So who is going to do it? The Kurds are too small a force, with little interest in fighting beyond neighbouring territory. The Iraqi army is riven by religious and ethnic divisions. The Free Syrian Army and similar groups have so far been largely ineffective – although Cameron says there are 70,000 anti-Assad non-Isis fighters available for the task.

How easy will it be to take the IS stronghold Raqqa?
The US had 170,000 troops in Iraq at the peak of the fighting in Iraq in 2007 and struggled to suppress the insurgent force, even though it was much smaller than IS. Quelling towns and cities often required house-by-housing fighting, with high casualties on both sides.
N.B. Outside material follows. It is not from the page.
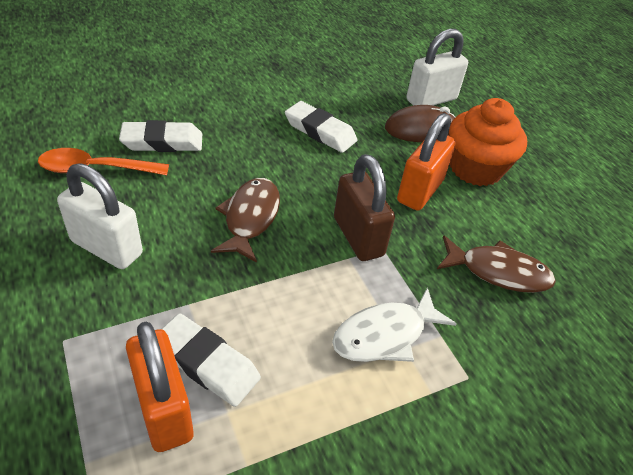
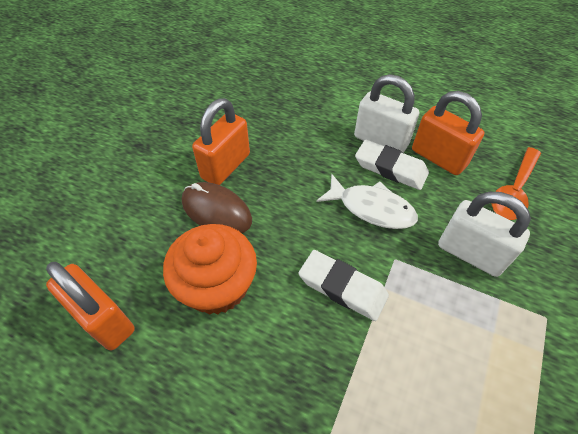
brown fish: [211,178,280,263] [437,235,556,293] = 2 -> none = 0
brown padlock: [334,154,395,261] = 1 -> none = 0
orange padlock: [126,322,193,452] [397,113,456,211] = 2 -> [46,262,135,350] [192,98,250,185] [412,91,485,175] = 3
white eraser: [119,120,202,152] [162,313,261,407] [285,101,357,153] = 3 -> [299,250,389,321] [355,140,429,190] = 2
'Our intelligence is that there are 70,000 moderate Sunni forces’
Retired British brigadier Ben Barry, a specialist in land warfare at the International Institute for Strategic Studies, estimated a joint US-UK-French coalition would require 20,000 troops to retake Raqqa. He described the prospect as “challenging”, given that IS had been preparing its defences for the last year.

Rebel leaders claim to have 70,000 fighters but Cameron should have added that at present they are not much of a fighting force. The rebel forces are deeply divided among lots of competing factions. For many of them, the focus is fighting Assad’s forces around Damascus, not Isis.

Cameron said the intelligence about the 70,000 moderate Syrian rebels comes from ‘the highest level’
The one thing it might have been assumed that Cameron would avoid is an echo of the dodgy intelligence in the run-up to the 2003 invasion of Iraq. And yet he did just that, saying the intelligence about the 70,000 figure had come from the “highest level”. Who is this? The UK’s joint intelligence committee, which coordinates information from all the agencies and was responsible for the bogus claim in the run-up to the Iraq war that Saddam Hussein could hit a UK base with missiles within 45 minutes.

'Decisions to use force are not to be taken lightly’
Politicians nearly always say that. The British military, like their counterparts around the world, like to fight, to put into practice all those hours of training, but only if there is a clear strategy, a fixed objective, an endgame. And there is none at present.